中尉だったジョン・ランドールが鉄のゲートをくぐったとき、のどかなカントリーハウスの入り口だと思った。
途中で道がカーブして、森の中に続いていた。
それは実に不気味な光景だったが、ランドールはその道の先に何があるのか探りたくなった。
「ちょっとその道を行ってみよう」
ジープを運転していた同僚に言った。
ジープは森の中をいく。ランドールは危険を感じ、ホルスターからピストルを抜いた。
やがて明るくなると、木造の平屋が並んでいるのが見えた。
そのまま彼を乗せたジープは平屋にたどり着く。
最初に彼は、親衛隊(SS)の警備員を見た。
普通なら撃つところだが、抵抗するそぶりもない。
目もうつろで、珍しそうにランドールともう一人のイギリス人を見ていた。
次に、小屋から出てくる集団を見た。

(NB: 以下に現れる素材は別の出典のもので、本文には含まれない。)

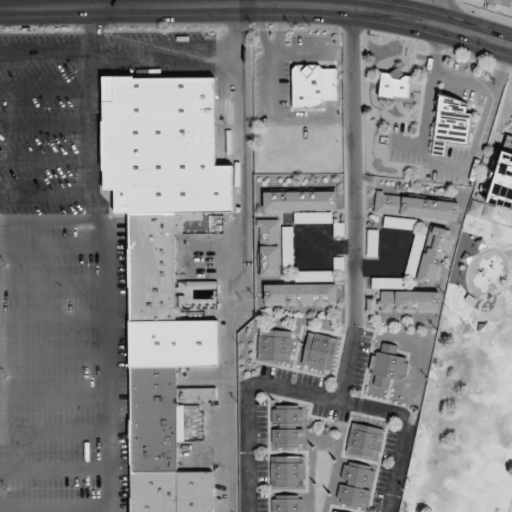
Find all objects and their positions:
road: (199, 2)
building: (500, 2)
road: (113, 3)
road: (258, 4)
road: (439, 12)
road: (165, 50)
road: (68, 51)
road: (511, 71)
road: (462, 79)
road: (428, 83)
building: (313, 85)
building: (395, 85)
road: (482, 120)
building: (451, 124)
building: (163, 145)
building: (503, 178)
building: (302, 199)
building: (299, 200)
road: (353, 202)
building: (416, 207)
building: (268, 248)
building: (287, 248)
building: (433, 255)
road: (509, 255)
road: (242, 258)
building: (154, 263)
building: (161, 263)
building: (299, 294)
building: (409, 301)
building: (174, 343)
building: (274, 345)
building: (318, 351)
park: (472, 354)
building: (387, 366)
road: (312, 391)
building: (153, 419)
building: (287, 426)
building: (364, 441)
building: (286, 471)
building: (355, 485)
building: (172, 492)
building: (286, 503)
building: (332, 511)
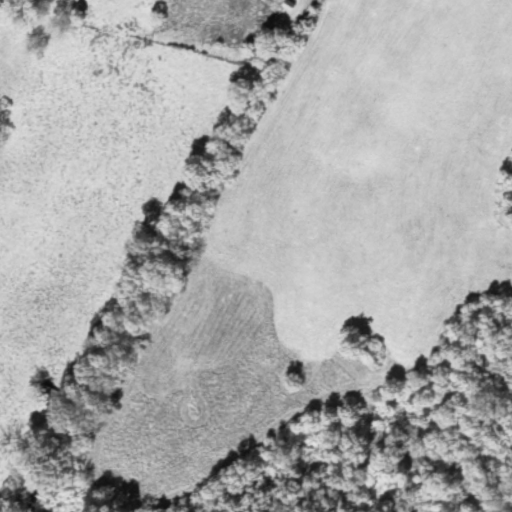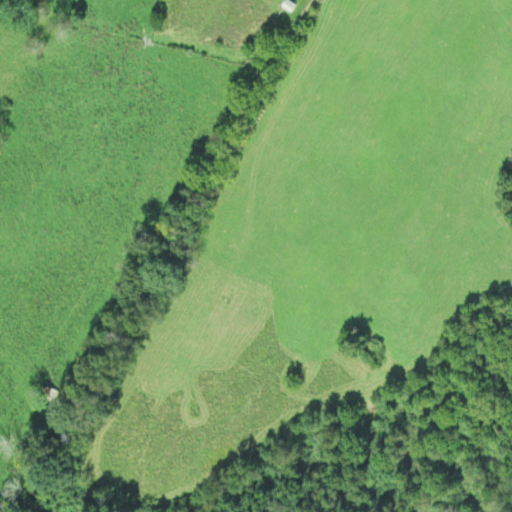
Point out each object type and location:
building: (46, 395)
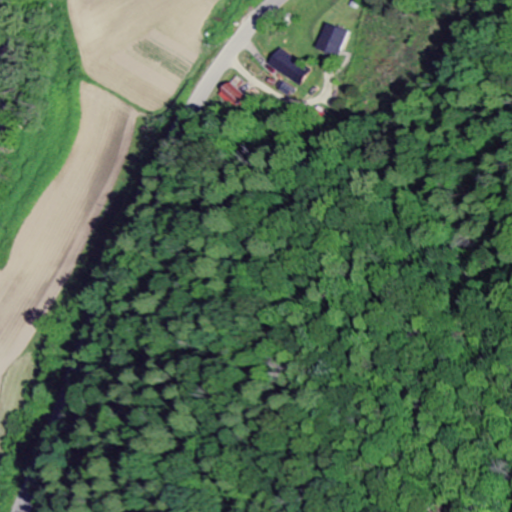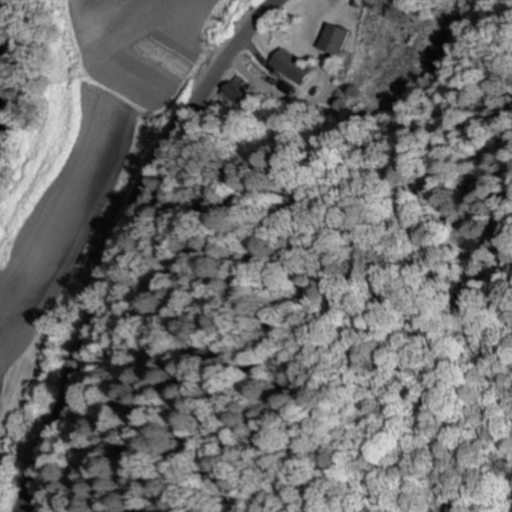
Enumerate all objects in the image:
building: (336, 42)
building: (291, 68)
building: (235, 98)
road: (128, 242)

彼らは、ぼろをまとっているか、裸だった。
彼らはランドールを見つけて、助けてくれと懇願した。
骨が浮き出て、黄色い肌をした彼らの集団は一気に膨れあがった。
あまりの臭いに吐きそうになるのを彼はこらえ、彼らにすぐに助けが来ると答えた。
15歳のハンガリー出身の少女は、弱っているにもかかわらず、窓から彼らを見つけて、外に出ようとした。
やがて女性と子供が彼ら二人を車から引きずりおろし、ある場所に連れて行った。
ランドールはそこがジャガイモ畑だと思った。
しかし違う。
それは死体の山だった。
その日は、1945年4月15日。
そのとき彼は知らなかったが、彼こそが北ドイツのベルゲン・ベルゼン強制収容所に入った最初の連合軍兵士だった。
彼は、イギリス陸軍特殊部隊SAS。
歴史ではBrigadier Llewellyn Glyn Hughesという人物が解放者のように言われているが、実際は彼が最初だった。
その壮絶な現場を目にしたランドールは、現在94歳。
このときのことは、今まで公になることはなかったが、最近発売された著書で明らかになった。
ところで、このベルゼンの恐怖が明らかになったのは、あるジャーナリストの行動による。
ランドールの到着後、Richard Dimblebyという英国人ジャーナリストがベルゼンに入ったのだ。
彼はそこで見た惨状をBBCに伝えたが、BBCは彼の話を信じず、当初は報道しなかった。
彼は当時のことをこう語っている。
‘This day at Belsen was the most horrible day of my life,
I saw it all — furnaces where thousands have been burned alive.
The pit — 15ft deep — as big as a tennis court, piled to the top at one end with naked bodies.’
「このベルゼンの日は、私の人生で最も恐ろしい日だった。
私はすべてを見た。何千という人々が生きたまま焼かれた焼却炉。
15フィートの穴には、裸の死体が積み上げられていた」
遺体と排泄物が混じった臭いは数週間とることができず、その臭いで目を覚ますほどだった。
収容所には5万人の囚人と、1万3000の死体があった。
やがてこのキャンプの存在が明らかになり、アウシュビッツの解放へと続く。